Question

Using principle of mathematical induction, prove that
$\cos \alpha \cos 2\alpha \cos 4\alpha .....\cos \left(2^{n-1}\alpha \right)=\frac{\sin 2^n\alpha }{2^n\sin \alpha }$ for all $n\in N$.

Answer 1

Let $P\left(n\right)$ be the statement given by

$P\left(n\right):\cos \alpha \cos 2\alpha \cos 4\alpha ......\cos \left(2^{n-1}\alpha \right)=\frac{\sin \left(2^n\alpha \right)}{2^n\sin \alpha }$

Setp I: $P\left(1\right):\cos \alpha =\frac{\sin \left(2^1\alpha \right)}{2^1\sin \alpha }$

$\because \frac{\sin \left(2^1\alpha \right)}{2^1\sin \alpha }=\frac{\sin 2\alpha }{2\sin \alpha }=\frac{2\sin \alpha \cos \alpha }{2\sin \alpha }=\cos \alpha$

$\therefore P\left(1\right)$ is true.

Step II: Let $p\left(m\right)$ be true.

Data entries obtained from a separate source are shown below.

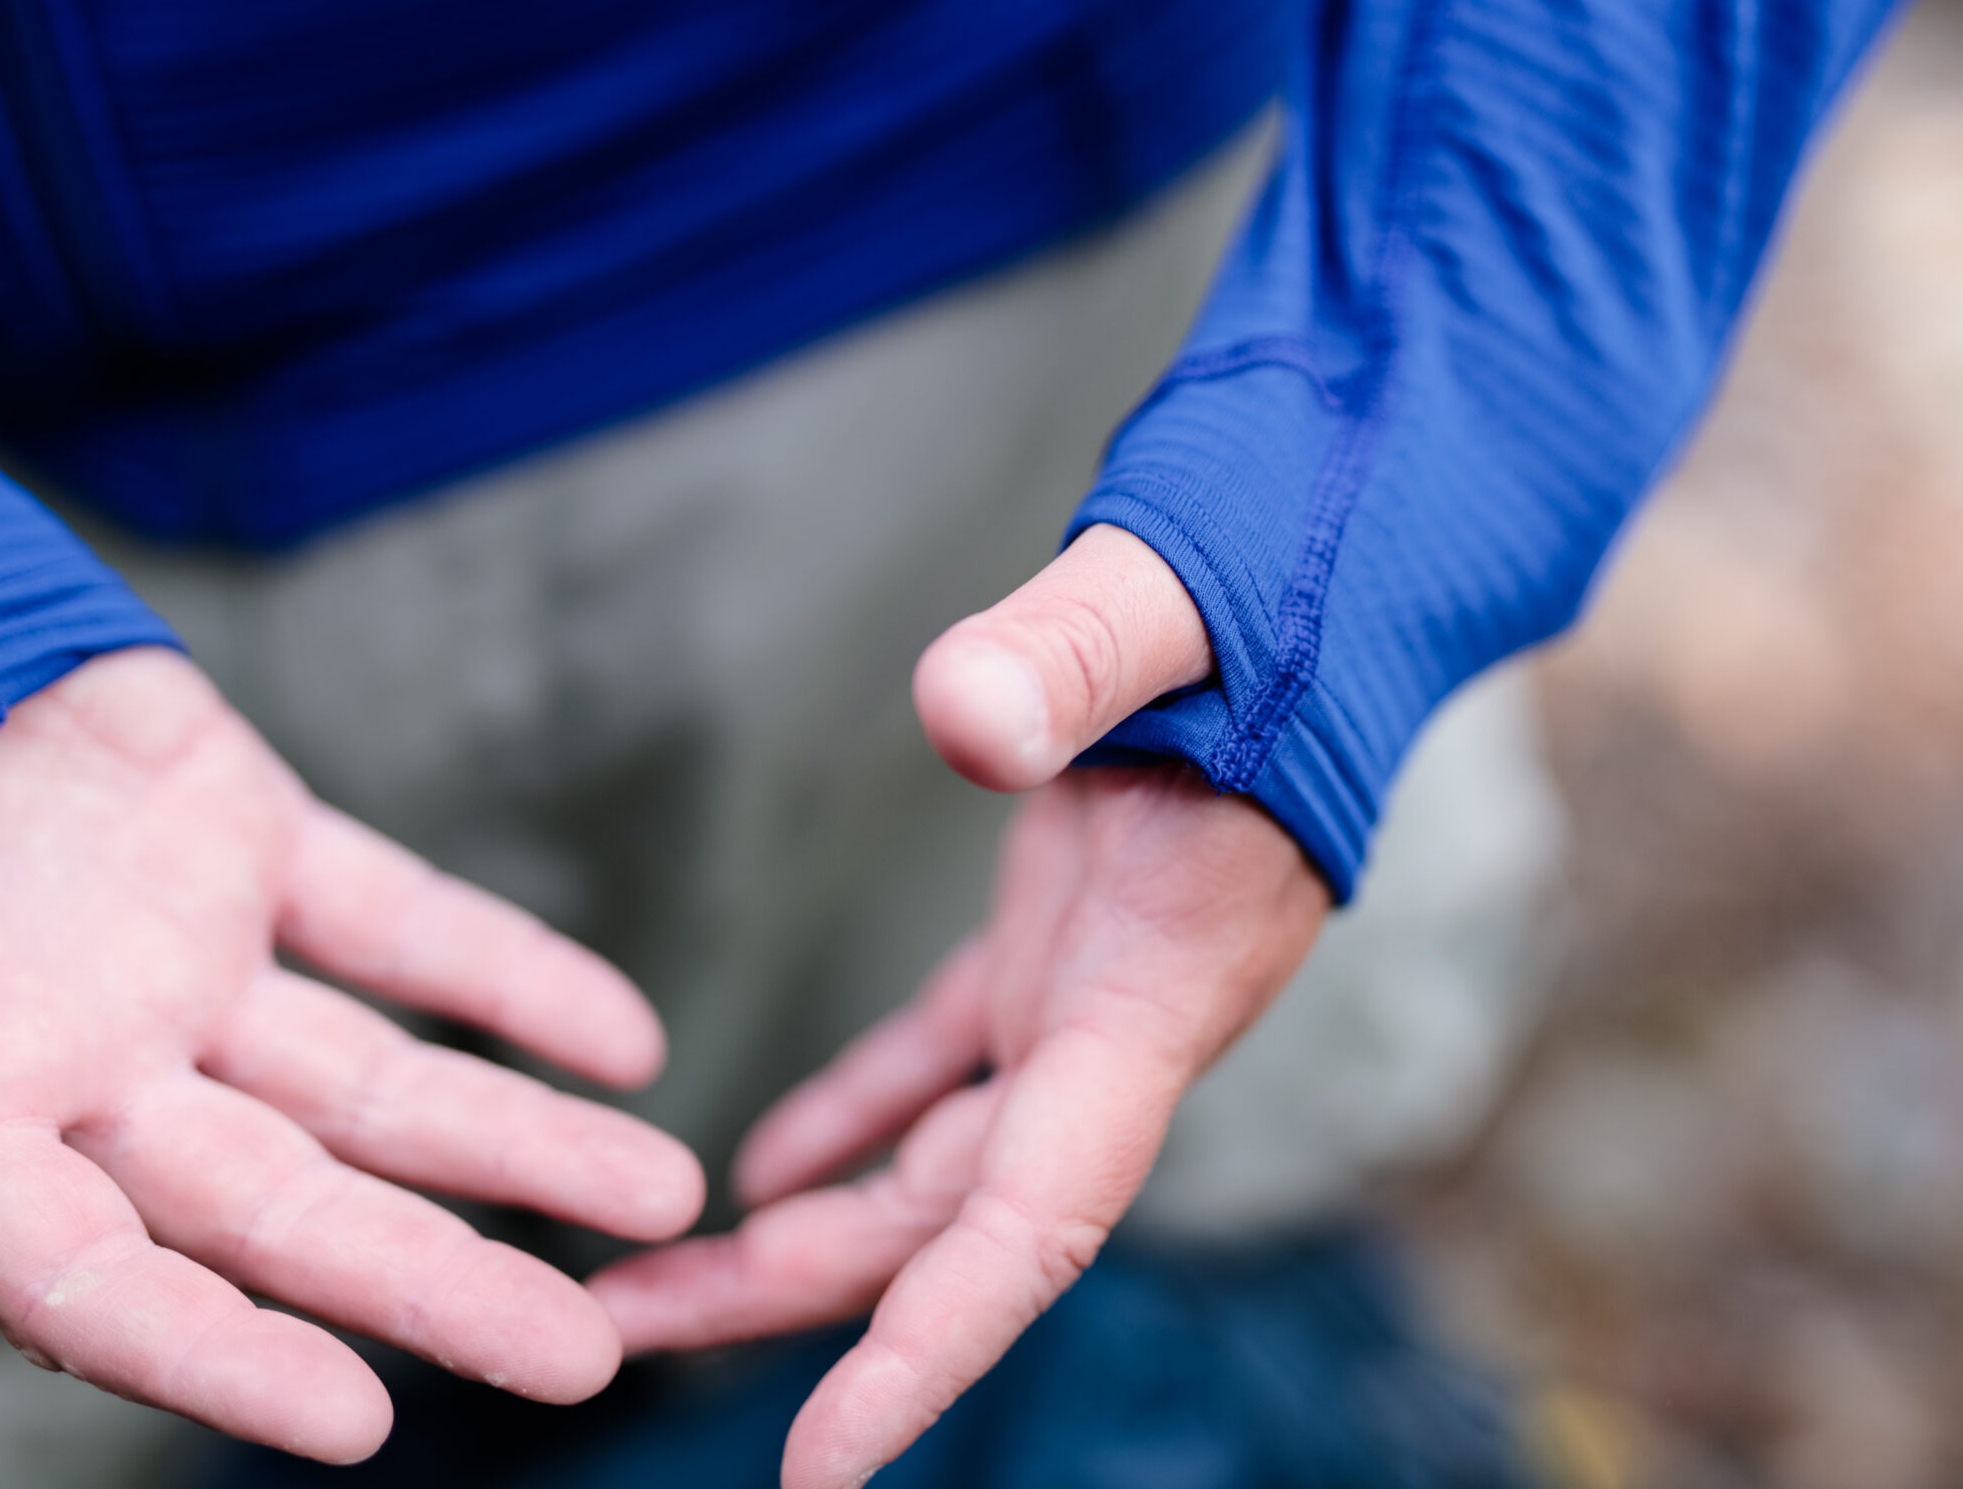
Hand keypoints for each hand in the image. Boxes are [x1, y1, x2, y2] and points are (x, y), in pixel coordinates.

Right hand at [0, 649, 704, 1461]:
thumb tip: (25, 1282)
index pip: (99, 1285)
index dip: (217, 1361)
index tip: (362, 1421)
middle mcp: (75, 1068)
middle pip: (282, 1207)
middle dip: (435, 1283)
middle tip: (587, 1357)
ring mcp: (168, 954)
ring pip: (366, 1079)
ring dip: (516, 1141)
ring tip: (661, 1197)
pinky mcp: (241, 835)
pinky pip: (397, 921)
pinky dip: (512, 974)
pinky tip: (626, 1044)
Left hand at [591, 526, 1330, 1488]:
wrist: (1349, 563)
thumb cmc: (1289, 578)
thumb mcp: (1174, 600)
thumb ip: (1075, 655)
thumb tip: (963, 718)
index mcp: (1152, 986)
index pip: (1043, 1215)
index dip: (936, 1346)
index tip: (825, 1464)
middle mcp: (1124, 1022)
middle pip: (951, 1224)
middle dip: (799, 1304)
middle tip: (614, 1335)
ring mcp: (1095, 988)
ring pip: (939, 1165)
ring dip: (803, 1228)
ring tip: (649, 1280)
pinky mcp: (1064, 937)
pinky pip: (944, 1069)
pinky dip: (854, 1123)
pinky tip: (758, 1164)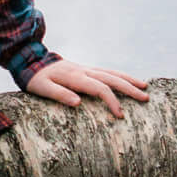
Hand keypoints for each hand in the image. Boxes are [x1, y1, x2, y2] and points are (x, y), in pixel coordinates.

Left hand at [24, 60, 149, 119]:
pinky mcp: (86, 70)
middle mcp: (84, 71)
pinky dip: (120, 76)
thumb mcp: (42, 88)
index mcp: (76, 77)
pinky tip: (128, 81)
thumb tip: (78, 103)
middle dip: (130, 88)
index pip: (100, 89)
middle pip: (112, 78)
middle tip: (146, 99)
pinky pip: (107, 72)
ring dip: (129, 79)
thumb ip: (59, 94)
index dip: (112, 101)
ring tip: (145, 87)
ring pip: (112, 72)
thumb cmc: (36, 79)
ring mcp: (86, 69)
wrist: (31, 61)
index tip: (120, 115)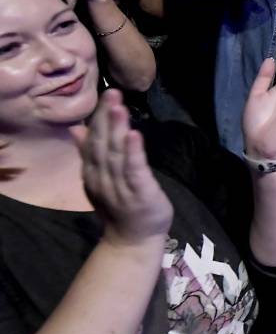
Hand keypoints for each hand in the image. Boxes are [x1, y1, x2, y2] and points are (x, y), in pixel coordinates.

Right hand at [82, 90, 173, 246]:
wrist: (132, 239)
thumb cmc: (120, 204)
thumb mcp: (100, 177)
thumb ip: (89, 153)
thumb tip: (77, 128)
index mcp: (93, 171)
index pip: (94, 140)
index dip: (99, 117)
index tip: (107, 94)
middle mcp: (103, 177)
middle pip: (103, 144)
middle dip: (107, 118)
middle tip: (112, 93)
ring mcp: (120, 185)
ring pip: (116, 154)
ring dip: (117, 130)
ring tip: (119, 108)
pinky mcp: (139, 192)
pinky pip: (134, 171)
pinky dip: (133, 153)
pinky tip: (134, 135)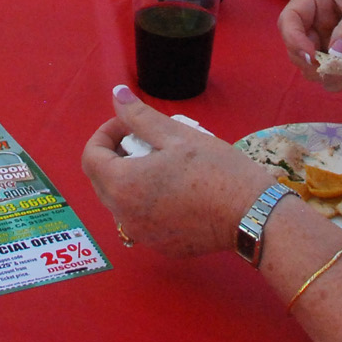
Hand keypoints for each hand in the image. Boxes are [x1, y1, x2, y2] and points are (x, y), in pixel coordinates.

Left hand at [81, 86, 273, 256]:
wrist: (251, 214)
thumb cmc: (215, 169)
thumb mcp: (176, 135)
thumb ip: (139, 116)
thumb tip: (116, 94)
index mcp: (123, 185)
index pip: (90, 156)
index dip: (105, 134)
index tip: (129, 123)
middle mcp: (125, 216)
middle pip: (101, 180)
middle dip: (115, 155)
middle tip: (145, 139)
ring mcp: (143, 236)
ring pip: (120, 202)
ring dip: (130, 179)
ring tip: (161, 163)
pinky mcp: (162, 247)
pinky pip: (141, 220)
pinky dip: (147, 202)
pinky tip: (176, 189)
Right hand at [279, 0, 341, 88]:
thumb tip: (334, 55)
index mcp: (316, 1)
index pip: (289, 20)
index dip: (292, 38)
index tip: (310, 55)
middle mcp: (317, 25)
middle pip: (295, 49)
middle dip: (309, 62)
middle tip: (330, 67)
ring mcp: (330, 47)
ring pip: (310, 70)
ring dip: (326, 73)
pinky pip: (331, 81)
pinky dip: (340, 80)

Then,

$\cos \alpha \cos 2\alpha \cos 4\alpha ......\cos \left(2^{m-1}\alpha \right)=\frac{\sin \left(2^m\alpha \right)}{2^m\sin \alpha }$

We shall now show that $P(m+1)$ is true. For this we have to show that

$\cos \alpha \cos 2\alpha \cos 2^2\alpha ....\cos \left(2^{m-1}\alpha \right)\cos \left(2^m\alpha \right)=\frac{\sin \left(2^{m+1}\alpha \right)}{2^{m+1}\sin \alpha }$

We have,

$\cos \alpha \cos 2\alpha \cos 2^2\alpha ....\cos \left(2^{m-1}\alpha \right)\cos \left(2^m\alpha \right)$

$=\{\cos \alpha \cos 2\alpha \cos 2^2\alpha ....\cos (2^{m-1}\alpha \left)\right\}\cos \left(2^m\alpha \right)$

$=\frac{\sin \left(2^m\alpha \right)}{2^m\sin \alpha }\times \cos \left(2^m\alpha \right)$

$=\frac{2\sin \left(2^m\alpha \right)\cos \left(2^m\alpha \right)}{2^{m+1}\sin \alpha }=\frac{\sin \left({2.2}^m\alpha \right)}{2^{m+1}\sin \alpha }=\frac{\sin \left(2^{m+1}\alpha \right)}{2^{m+1}\sin \alpha }$

$\therefore P(m+1)$ is true.

Thus, $P\left(m\right)$ is true $\Rightarrow P(m+1)$ is true.

Hence, by the principle of mathematical induction $P\left(n\right)$ is true for all $n\in N$.